There are important caveats and open questions. The CHI study captures public perceptions and preferences rather than prescribing algorithmic rules that always guarantee fair outcomes; some technical tradeoffs remain. Searching widely across models can improve fairness prospects but also increases complexity for developers and may expose organisations to other risks like overfitting or operational fragility. Human adjudication reduces algorithmic arbitrariness but introduces potential for bias, inconsistency and administrative burden unless adjudicators receive clear guidance and accountability mechanisms. Researchers in ML fairness are actively developing methods to measure multiplicity, select models using fairness‑aware objectives, and design adjudication workflows that combine human judgment with algorithmic explanations (see recent theoretical work on the Rashomon set and multiplicity mitigation) [multiplicity research links](https://arxiv.org/abs/2501.15634; https://proceedings.neurips.cc/paper_files/paper/2024/file/dbd07478c4aac41c0ce411e12f2e5a28-Paper-Conference.pdf).
Looking ahead, the interaction of public expectations, technical research and Thai regulation will shape how multiplicity is handled in Thailand. The Bank of Thailand’s draft guidance is a welcome opening; if final rules emphasise transparency, governance and human oversight for high‑risk uses — and if they require documentation of model selection and multiplicity audits — Thai banks could set a regional example in responsible AI deployment Bank of Thailand consultation. Technology vendors and data scientists will need to adapt development practices to include multiplicity metrics and provide interfaces for human adjudicators to interpret and resolve algorithmic disagreements. Consumer education campaigns can also help applicants understand their rights and the limits of algorithmic decision‑making.
In conclusion, the CHI 2025 study led by the UC San Diego and University of Wisconsin teams highlights a key social dimension of modern AI: people expect accountability, not randomness, when algorithms disagree. For Thailand — where digital finance, e‑government and platform work are reshaping everyday life — the message is clear. Regulators, banks, employers and platform designers should widen model searches, audit for multiplicity, keep humans in the loop for disputed cases, and be transparent with affected individuals. Thai consumers should be empowered to demand explanations and human review for important decisions.
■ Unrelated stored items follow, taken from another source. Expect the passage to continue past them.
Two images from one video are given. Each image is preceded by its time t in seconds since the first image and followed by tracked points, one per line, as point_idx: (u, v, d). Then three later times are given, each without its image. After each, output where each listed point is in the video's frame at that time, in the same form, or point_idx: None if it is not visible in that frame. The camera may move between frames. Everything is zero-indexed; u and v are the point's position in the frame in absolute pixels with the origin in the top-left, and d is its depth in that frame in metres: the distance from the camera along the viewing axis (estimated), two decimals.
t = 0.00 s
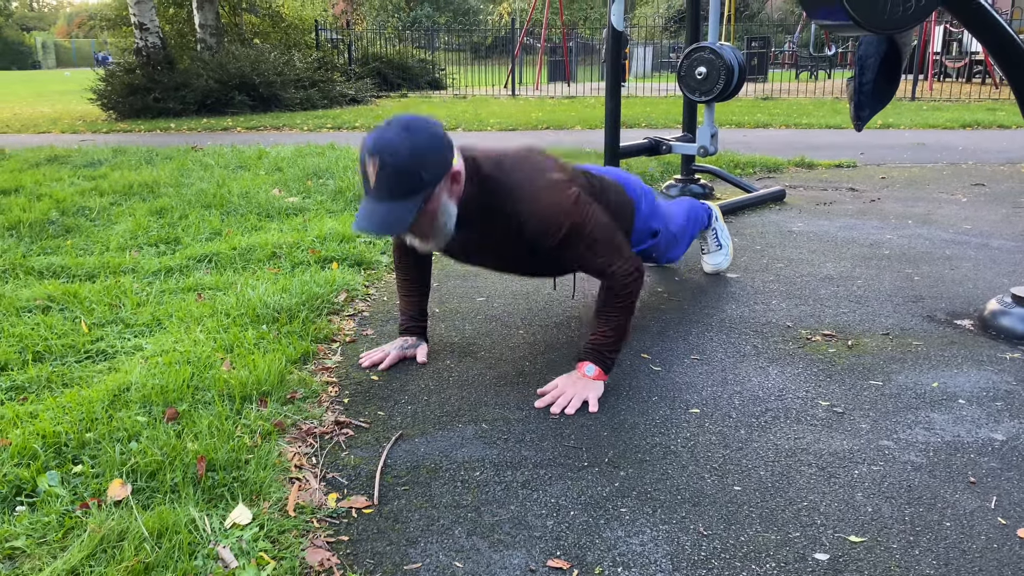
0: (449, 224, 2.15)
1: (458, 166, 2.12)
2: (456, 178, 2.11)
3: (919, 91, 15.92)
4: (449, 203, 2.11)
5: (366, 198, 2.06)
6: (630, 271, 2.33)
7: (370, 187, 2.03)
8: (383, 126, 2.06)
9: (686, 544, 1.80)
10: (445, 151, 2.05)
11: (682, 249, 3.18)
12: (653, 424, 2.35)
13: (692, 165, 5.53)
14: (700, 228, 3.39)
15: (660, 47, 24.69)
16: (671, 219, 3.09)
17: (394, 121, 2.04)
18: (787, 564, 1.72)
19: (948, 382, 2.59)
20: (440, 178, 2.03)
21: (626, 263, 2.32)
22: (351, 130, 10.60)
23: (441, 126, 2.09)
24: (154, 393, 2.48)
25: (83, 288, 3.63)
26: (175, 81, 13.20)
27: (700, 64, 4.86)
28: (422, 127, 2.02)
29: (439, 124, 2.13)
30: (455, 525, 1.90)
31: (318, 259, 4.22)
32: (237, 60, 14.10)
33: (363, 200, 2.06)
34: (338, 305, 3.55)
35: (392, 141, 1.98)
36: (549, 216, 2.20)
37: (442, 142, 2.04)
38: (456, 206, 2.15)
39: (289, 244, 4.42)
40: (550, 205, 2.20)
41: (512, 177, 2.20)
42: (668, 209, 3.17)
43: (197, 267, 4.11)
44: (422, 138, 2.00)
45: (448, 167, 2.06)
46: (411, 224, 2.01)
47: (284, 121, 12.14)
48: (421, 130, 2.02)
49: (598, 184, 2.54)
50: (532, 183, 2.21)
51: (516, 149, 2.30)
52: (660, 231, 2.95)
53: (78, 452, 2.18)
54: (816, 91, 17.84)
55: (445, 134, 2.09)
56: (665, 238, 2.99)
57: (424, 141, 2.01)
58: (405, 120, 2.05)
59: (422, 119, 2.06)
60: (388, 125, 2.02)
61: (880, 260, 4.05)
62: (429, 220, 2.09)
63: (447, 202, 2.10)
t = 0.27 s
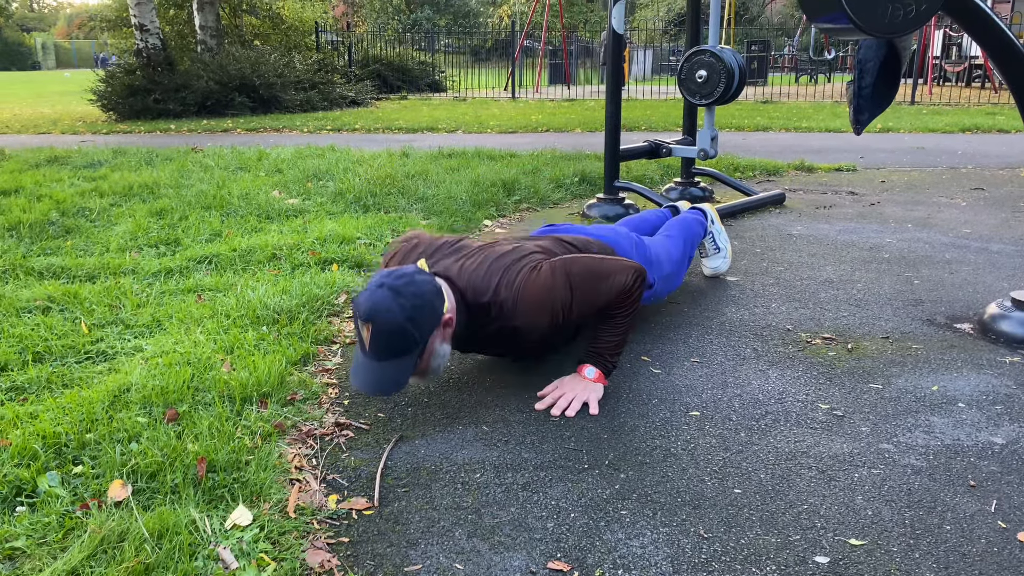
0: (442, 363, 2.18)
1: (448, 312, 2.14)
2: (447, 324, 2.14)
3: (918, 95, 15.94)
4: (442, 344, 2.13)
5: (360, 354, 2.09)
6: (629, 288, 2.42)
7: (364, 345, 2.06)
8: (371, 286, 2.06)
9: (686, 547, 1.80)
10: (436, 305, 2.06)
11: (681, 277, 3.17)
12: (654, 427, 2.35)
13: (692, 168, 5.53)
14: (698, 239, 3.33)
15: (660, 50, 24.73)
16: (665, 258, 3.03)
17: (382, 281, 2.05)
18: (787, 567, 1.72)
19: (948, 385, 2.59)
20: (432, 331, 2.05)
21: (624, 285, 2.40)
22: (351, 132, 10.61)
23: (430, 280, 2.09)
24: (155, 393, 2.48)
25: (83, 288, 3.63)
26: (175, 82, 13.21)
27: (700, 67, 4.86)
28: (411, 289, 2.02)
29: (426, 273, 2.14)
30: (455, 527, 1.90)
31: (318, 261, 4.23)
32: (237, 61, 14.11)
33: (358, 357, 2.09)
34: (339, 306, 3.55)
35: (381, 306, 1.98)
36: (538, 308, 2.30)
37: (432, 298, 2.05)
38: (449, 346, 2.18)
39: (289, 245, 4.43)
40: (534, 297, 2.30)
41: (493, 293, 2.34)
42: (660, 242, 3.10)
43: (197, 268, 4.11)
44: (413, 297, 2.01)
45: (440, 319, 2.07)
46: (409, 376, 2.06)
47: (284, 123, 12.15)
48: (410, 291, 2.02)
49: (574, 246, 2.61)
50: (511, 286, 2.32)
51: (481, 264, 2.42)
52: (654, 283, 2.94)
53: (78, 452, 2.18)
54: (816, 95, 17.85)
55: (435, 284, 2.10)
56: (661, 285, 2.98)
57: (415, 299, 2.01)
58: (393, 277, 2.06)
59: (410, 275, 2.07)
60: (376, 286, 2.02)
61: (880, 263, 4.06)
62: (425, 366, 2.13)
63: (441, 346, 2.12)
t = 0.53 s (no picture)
0: (447, 206, 2.12)
1: (456, 148, 2.11)
2: (454, 160, 2.10)
3: (918, 100, 15.97)
4: (447, 183, 2.09)
5: (362, 183, 2.04)
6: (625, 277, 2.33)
7: (367, 171, 2.02)
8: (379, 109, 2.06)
9: (685, 550, 1.80)
10: (443, 132, 2.04)
11: (682, 250, 3.18)
12: (653, 430, 2.36)
13: (692, 172, 5.54)
14: (700, 231, 3.41)
15: (659, 54, 24.77)
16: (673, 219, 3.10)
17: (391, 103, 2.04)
18: (787, 571, 1.72)
19: (948, 390, 2.60)
20: (437, 158, 2.01)
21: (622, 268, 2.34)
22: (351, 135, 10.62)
23: (438, 109, 2.08)
24: (155, 395, 2.49)
25: (84, 290, 3.63)
26: (175, 84, 13.22)
27: (700, 71, 4.87)
28: (418, 110, 2.02)
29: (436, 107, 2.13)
30: (455, 530, 1.90)
31: (318, 263, 4.23)
32: (238, 63, 14.13)
33: (360, 185, 2.04)
34: (339, 308, 3.55)
35: (388, 122, 1.97)
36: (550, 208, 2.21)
37: (439, 124, 2.03)
38: (454, 187, 2.13)
39: (289, 247, 4.43)
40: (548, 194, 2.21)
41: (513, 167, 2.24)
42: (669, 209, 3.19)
43: (197, 270, 4.11)
44: (419, 118, 2.00)
45: (445, 148, 2.04)
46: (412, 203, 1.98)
47: (284, 125, 12.15)
48: (417, 113, 2.01)
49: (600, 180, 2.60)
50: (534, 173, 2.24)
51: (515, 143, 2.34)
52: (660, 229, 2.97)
53: (78, 453, 2.18)
54: (816, 100, 17.88)
55: (443, 116, 2.08)
56: (665, 237, 3.00)
57: (420, 119, 2.00)
58: (402, 103, 2.05)
59: (418, 102, 2.06)
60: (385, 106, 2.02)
61: (879, 268, 4.06)
62: (427, 204, 2.07)
63: (445, 181, 2.07)
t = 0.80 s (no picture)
0: (456, 178, 2.17)
1: (465, 120, 2.17)
2: (463, 132, 2.16)
3: (917, 106, 16.01)
4: (457, 154, 2.14)
5: (373, 152, 2.11)
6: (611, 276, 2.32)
7: (378, 138, 2.08)
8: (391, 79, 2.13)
9: (684, 555, 1.81)
10: (451, 102, 2.10)
11: (682, 247, 3.23)
12: (652, 435, 2.36)
13: (691, 178, 5.56)
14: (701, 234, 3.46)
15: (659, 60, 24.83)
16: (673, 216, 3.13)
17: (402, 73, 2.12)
18: None
19: (946, 396, 2.60)
20: (446, 127, 2.07)
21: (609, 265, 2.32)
22: (351, 139, 10.63)
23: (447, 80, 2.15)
24: (155, 398, 2.49)
25: (84, 292, 3.64)
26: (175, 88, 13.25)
27: (700, 77, 4.89)
28: (428, 78, 2.09)
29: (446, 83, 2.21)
30: (454, 534, 1.91)
31: (318, 267, 4.24)
32: (238, 66, 14.17)
33: (370, 154, 2.11)
34: (339, 312, 3.56)
35: (400, 93, 2.03)
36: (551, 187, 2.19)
37: (448, 92, 2.10)
38: (463, 159, 2.18)
39: (289, 251, 4.44)
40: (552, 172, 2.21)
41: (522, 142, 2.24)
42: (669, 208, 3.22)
43: (197, 273, 4.12)
44: (431, 87, 2.06)
45: (454, 117, 2.10)
46: (419, 171, 2.04)
47: (285, 129, 12.18)
48: (426, 80, 2.09)
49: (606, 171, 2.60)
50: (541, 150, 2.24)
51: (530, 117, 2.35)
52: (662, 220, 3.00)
53: (78, 456, 2.18)
54: (815, 106, 17.93)
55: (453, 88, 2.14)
56: (666, 229, 3.02)
57: (431, 89, 2.06)
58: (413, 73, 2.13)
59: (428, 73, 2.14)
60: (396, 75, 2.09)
61: (878, 274, 4.07)
62: (437, 174, 2.12)
63: (454, 153, 2.13)
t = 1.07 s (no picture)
0: (446, 350, 2.12)
1: (450, 299, 2.08)
2: (449, 310, 2.07)
3: (918, 112, 16.03)
4: (445, 331, 2.07)
5: (362, 342, 2.04)
6: (634, 295, 2.40)
7: (365, 335, 2.00)
8: (374, 272, 2.01)
9: (684, 559, 1.81)
10: (438, 290, 2.00)
11: (679, 289, 3.19)
12: (652, 440, 2.37)
13: (692, 182, 5.57)
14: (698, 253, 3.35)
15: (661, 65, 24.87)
16: (666, 270, 3.04)
17: (385, 268, 1.99)
18: None
19: (946, 402, 2.61)
20: (434, 317, 1.99)
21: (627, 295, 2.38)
22: (353, 143, 10.66)
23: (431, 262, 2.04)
24: (157, 402, 2.50)
25: (86, 297, 3.65)
26: (178, 92, 13.28)
27: (701, 82, 4.91)
28: (413, 274, 1.97)
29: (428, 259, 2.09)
30: (455, 538, 1.92)
31: (320, 271, 4.25)
32: (241, 71, 14.21)
33: (360, 345, 2.04)
34: (340, 316, 3.57)
35: (384, 291, 1.93)
36: (542, 305, 2.24)
37: (435, 283, 1.99)
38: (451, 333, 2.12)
39: (291, 255, 4.45)
40: (537, 292, 2.22)
41: (495, 283, 2.21)
42: (663, 252, 3.10)
43: (199, 278, 4.13)
44: (416, 282, 1.96)
45: (442, 306, 2.01)
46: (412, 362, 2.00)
47: (287, 133, 12.21)
48: (411, 275, 1.97)
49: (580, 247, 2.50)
50: (512, 277, 2.22)
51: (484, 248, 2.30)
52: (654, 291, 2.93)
53: (80, 460, 2.19)
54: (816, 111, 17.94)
55: (438, 271, 2.04)
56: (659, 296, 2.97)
57: (416, 283, 1.96)
58: (395, 265, 2.00)
59: (412, 262, 2.02)
60: (378, 273, 1.97)
61: (879, 279, 4.08)
62: (427, 356, 2.06)
63: (444, 334, 2.06)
Taken together, these steps can help transform ML from a source of opaque arbitrariness into one more tool that supports fair, explained and culturally‑sensitive decision‑making.
Sources: UC San Diego news release on the CHI paper (today.ucsd.edu); preprint and CHI proceedings listing for Perceptions of the Fairness Impacts of Multiplicity in Machine Learning (arXiv abstract, ACM DL entry); broader literature on Rashomon/multiplicity and fairness (arXiv multiplicity paper, NeurIPS analysis of Rashomon effect); and reporting on Thailand’s draft AI risk guidelines for finance (Tilleke & Gibbins summary of Bank of Thailand draft guidelines).